* SOURCE TEXT *

Monday, June 21, 2010

Some green shoots of multipolar leadership?

Like all foreign policies, the Obama administration's more collaborative, less confrontational approach will be judged by its long-term  effects. The administration has certainly had its share of setbacks. Nonetheless, some recent green shoots are worth noting:
  • The Chinese have announced that they will allow modest and gradual yuan appreciation - after signs that the Euro debt crisis might scotch their expected move in this direction. On this front, the administration has been under tremendous pressure to pressure, and has done so with delicacy -- amassing developing world allies in the effort, always placing the issue in the context of global rebalancing, sidestepping a deadline to deem or not deem China a "currency manipulator" -- and most recently, doubtless citing the pressure that Congress has been placing on the administration via threats to pass retaliatory legislation (as well as its own very pointed forbearance to this point).

  • China was also brought on board, seemingly against the odds, for new sanctions against Iran.  While the likely impact of those sanctions is questionable at best, the harnessing of China and Russia seemed unlikely and does indicate progress in the U.S. ability to  choreograph collective action..

  • The Israelis have just announced a significant easing of the Gaza blockade, brokered by Tony Blair but underwritten by the U.S. with an immediate rescheduling of the Netanyahu-Obama meeting that was postponed afer the Mavi Marmora boarding.  From the outset of that crisis, U.S. shielding of Israel from Security Council condemnation was balanced by insistence that the blockade in current form was "unsustainable."

Sunday, June 20, 2010

Turning the lightbulb on the Gaza blockade

The Israeli cabinet has acted on Netanyahu's agreement with Tony Blair last week to alter the terms of the Gaza blockade.  The key difference is that the blockade will be defined by what materials are banned, rather than by what materials are permitted. That is, if the arms blockade is a lightbulb, the Israelis have decided o turn the bulb rather than the stool on which the bulb-changer stands. From Haaretz:
The PMO said that Israel would release "as soon as possible" a detailed list of goods that would not be allowed into the Gaza Strip, which would include all weapons.

"Israel seeks to keep out of Gaza weapons and material that Hamas uses to prepare and carry out terror and rocket attacks toward Israel and its civilians," Netanyahu said. "All other goods will be allowed into Gaza."

Israel's new policy will allow an inflow of construction material into the Gaza Strip for projects approved by the Palestinian Authority or under the auspices of international supervision, including schools, health facilities, water treatment and sanitation, the statement said.

Saturday, June 19, 2010

Can electorates walk and chew gum?

* WHAT TO WORK ON *
Write out the passage from the blog excerpt above, starting at "Turning the lightbulb" and ending at "include all weapons.".

* Excerpts from a dataset *
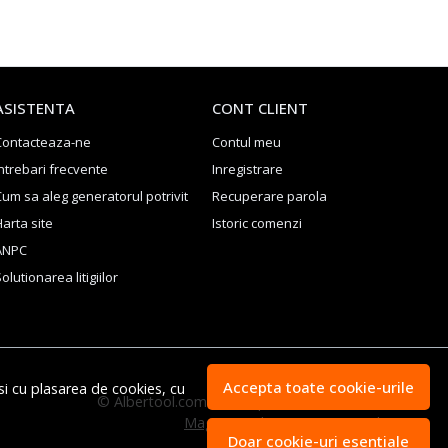
ASISTENTA
CONT CLIENT
Contacteaza-ne
Contul meu
ntrebari frecvente
Inregistrare
Cum sa aleg generatorul potrivit
Recuperare parola
arta site
Istoric comenzi
ANPC
olutionarea litigiilor
Accepta toate cookie-urile
si cu plasarea de cookies, cu
© Albertool.com - Scule profesionale Festool 2026
Magazin online creat cu MerchantPro
Doar cookie-uri esentiale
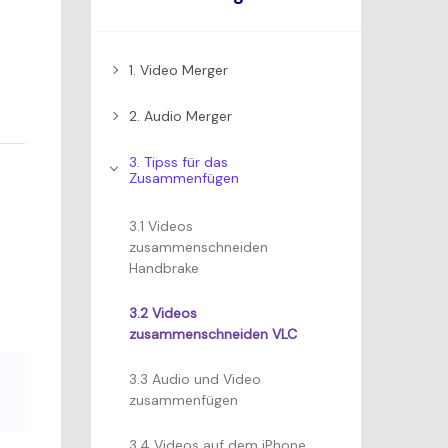
1. Video Merger
2. Audio Merger
3. Tipss für das
Zusammenfügen
e
3.1 Videos
zusammenschneiden
Handbrake
3.2 Videos
zusammenschneiden VLC
3.3 Audio und Video
zusammenfügen
3.4 Videos auf dem iPhone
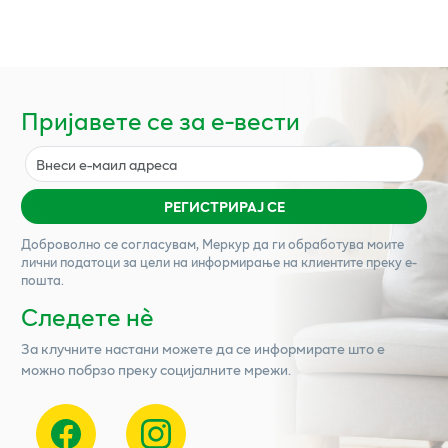
Пријавете се за е-вести
РЕГИСТРИРАЈ СЕ
Доброволно се согласувам,
Меркур
да ги обработува моите
лични податоци за цели на информирање на клиентите преку е-
пошта.
Следете нѐ
За клучните настани можете да се информирате што е
можно побрзо преку социјалните мрежи.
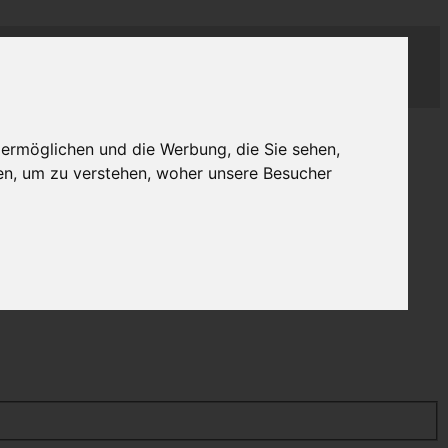
 ermöglichen und die Werbung, die Sie sehen,
en, um zu verstehen, woher unsere Besucher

* ANSWER BOX *
Turning the lightbulb on the Gaza blockade

The Israeli cabinet has acted on Netanyahu's agreement with Tony Blair last week to alter the terms of the Gaza blockade.  The key difference is that the blockade will be defined by what materials are banned, rather than by what materials are permitted. That is, if the arms blockade is a lightbulb, the Israelis have decided o turn the bulb rather than the stool on which the bulb-changer stands. From Haaretz:
The PMO said that Israel would release "as soon as possible" a detailed list of goods that would not be allowed into the Gaza Strip, which would include all weapons.